= Your task =
Retype every line of the data below, starting with the first and ending with the line that contains "Document page, 1500x1125 pixels.", but leave out the pictures.

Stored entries
★ ★ ★ ★ ★ ★ ★
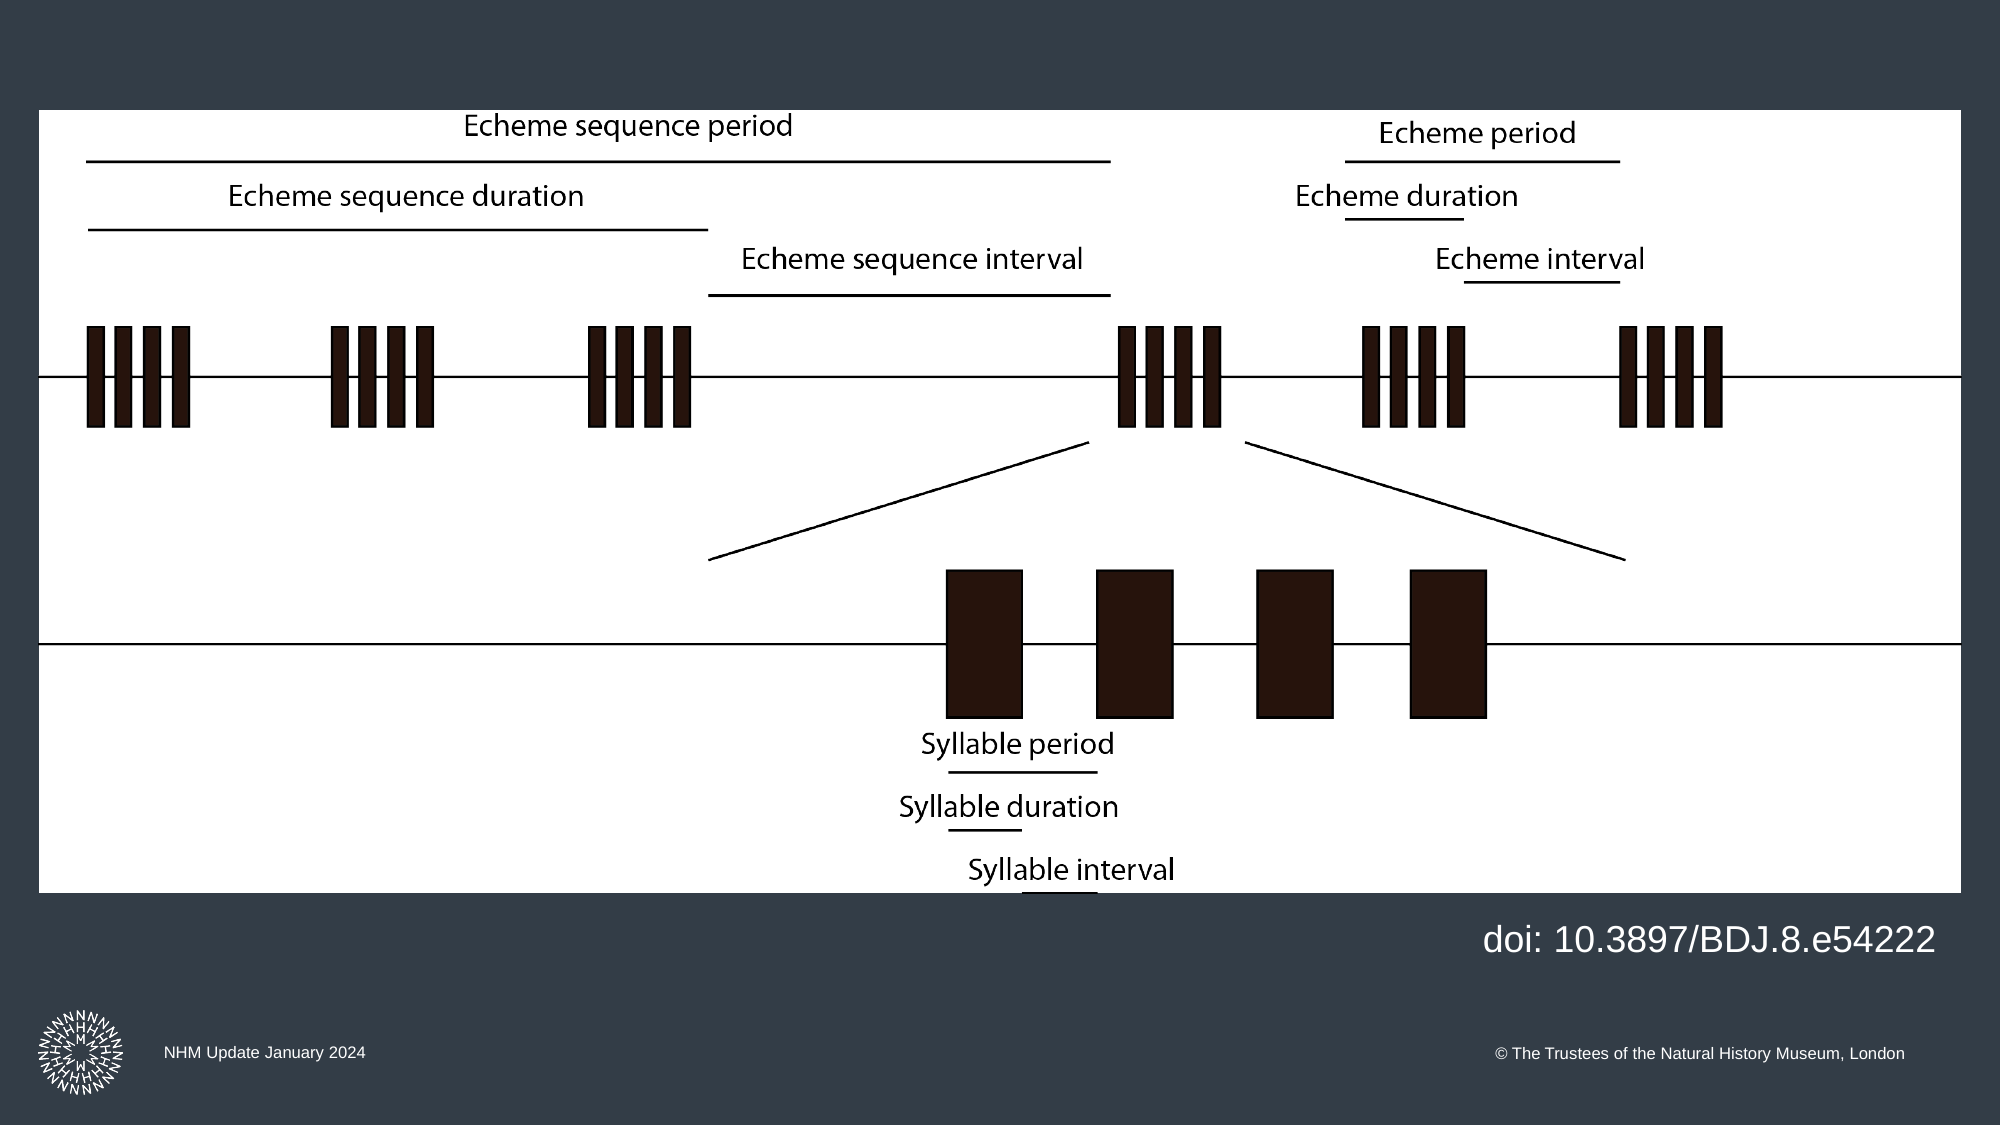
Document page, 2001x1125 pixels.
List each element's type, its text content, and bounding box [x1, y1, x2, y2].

picture [38, 1010, 123, 1095]
picture [38, 109, 1962, 894]
text_box doi: 10.3897/BDJ.8.e54222 [961, 907, 1962, 967]
footer NHM Update January 2024 [163, 1042, 837, 1066]
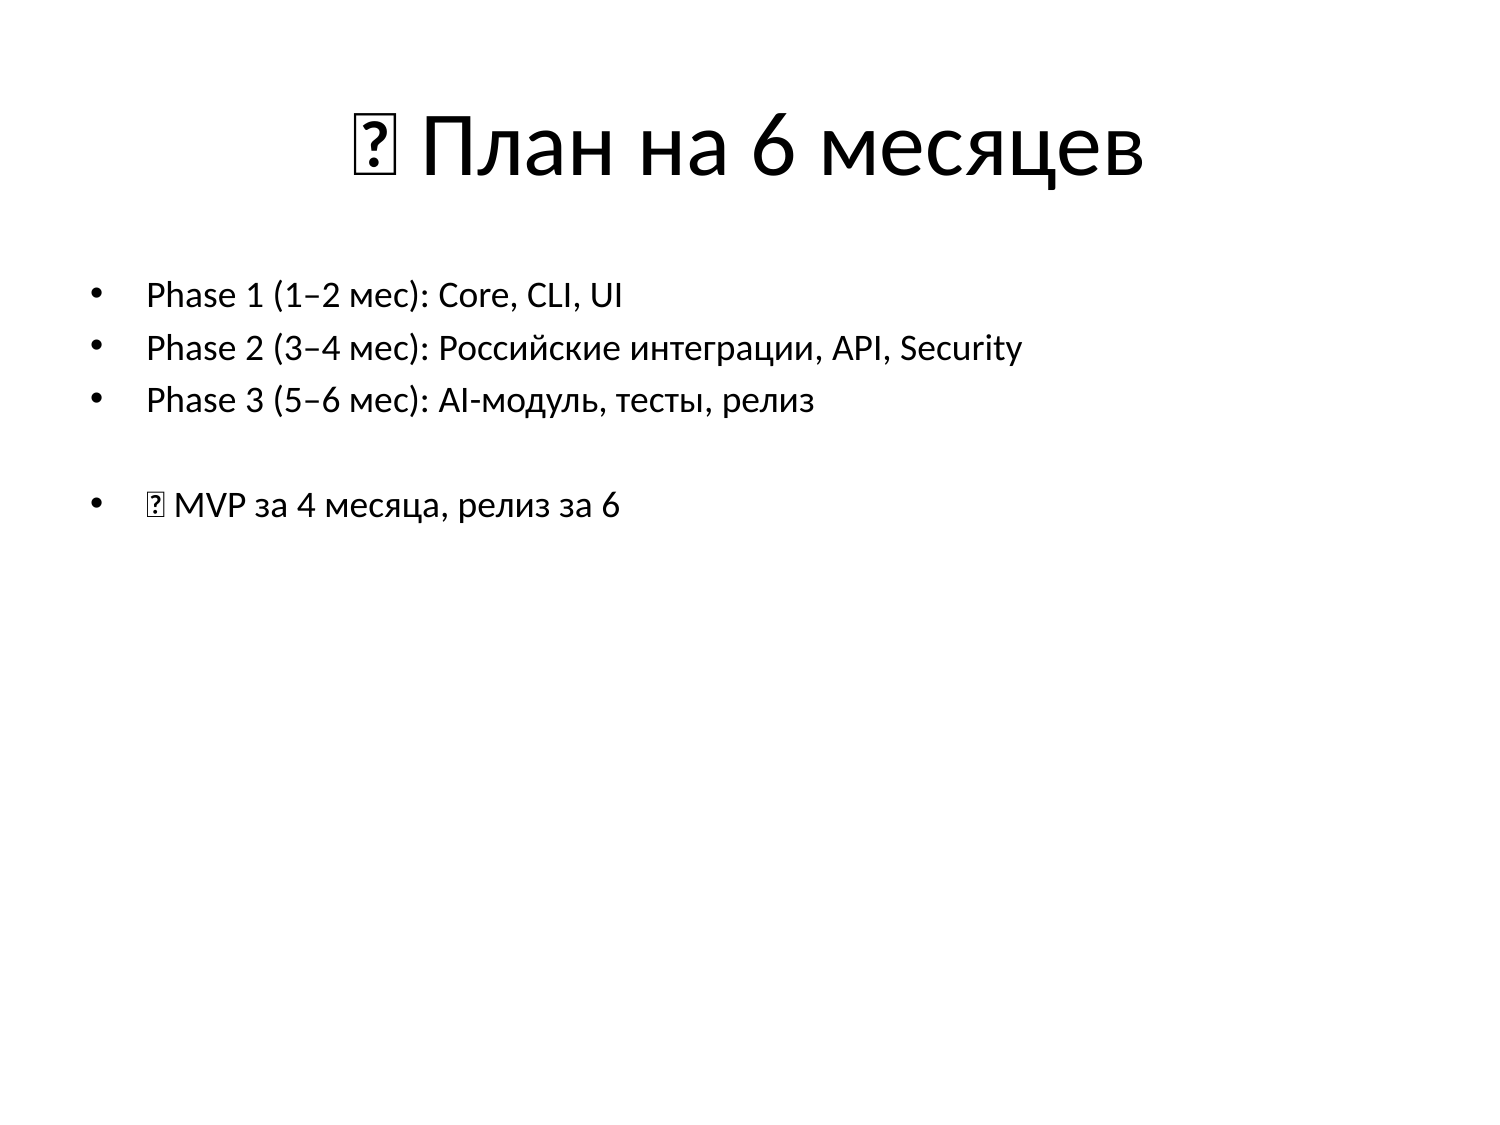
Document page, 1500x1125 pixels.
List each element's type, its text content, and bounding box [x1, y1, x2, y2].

title 📅 План на 6 месяцев [75, 45, 1425, 233]
list Phase 1 (1–2 мес): Core, CLI, UI Phase 2 (3–4 мес): Российские интеграции, API, Security Phase 3 (5–6 мес): AI-модуль, тесты, релиз 🚀 MVP за 4 месяца, релиз за 6 [75, 262, 1425, 1005]
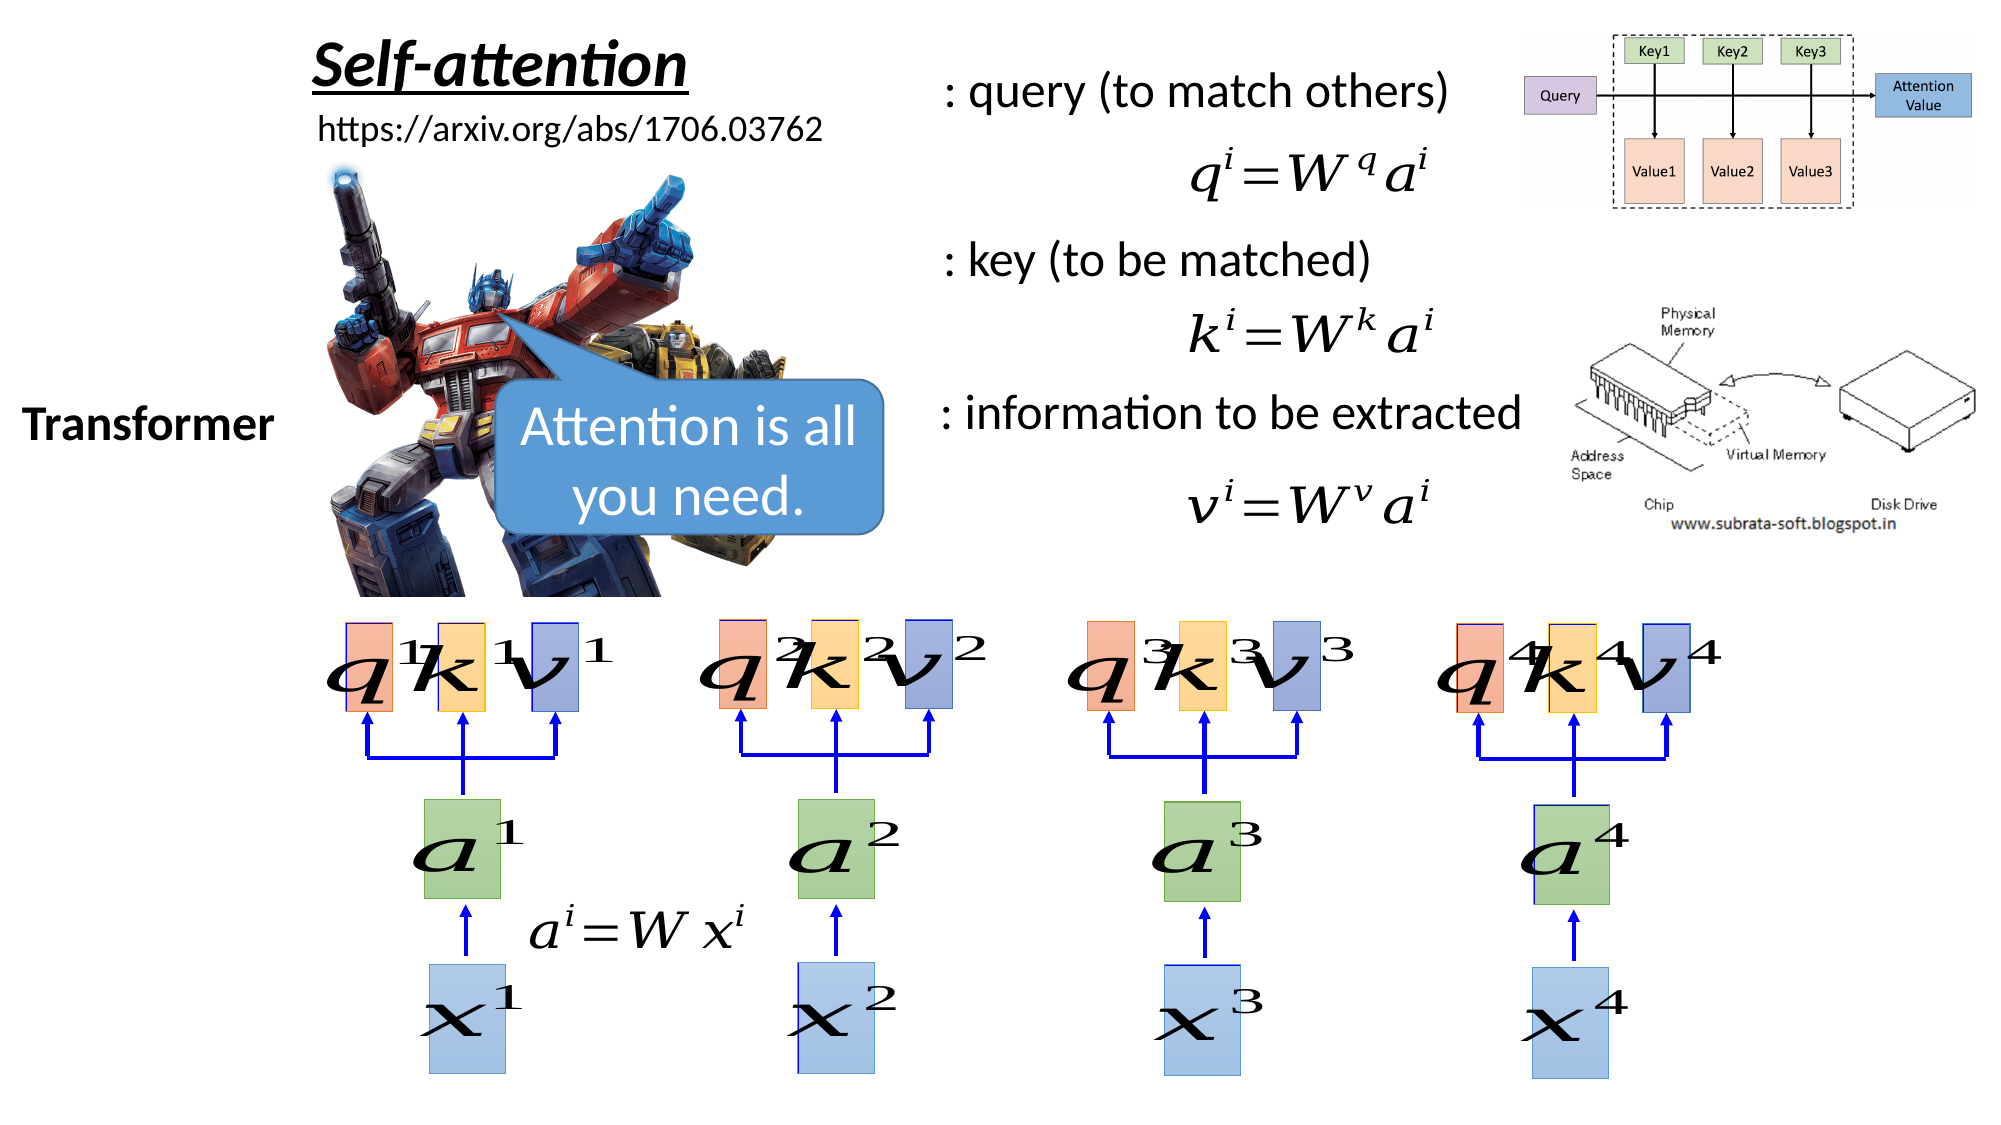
★ ★ ★ ★ ★ ★ ★
= Task solution =
Document page, 2001x1125 pixels.
List each element's type, its text content, and bounding box [x1, y1, x2, y2].

picture [38, 1010, 123, 1095]
picture [38, 109, 1962, 894]
text_box doi: 10.3897/BDJ.8.e54222 [961, 907, 1962, 967]
footer NHM Update January 2024 [163, 1042, 837, 1066]
Document page, 1500x1125 pixels.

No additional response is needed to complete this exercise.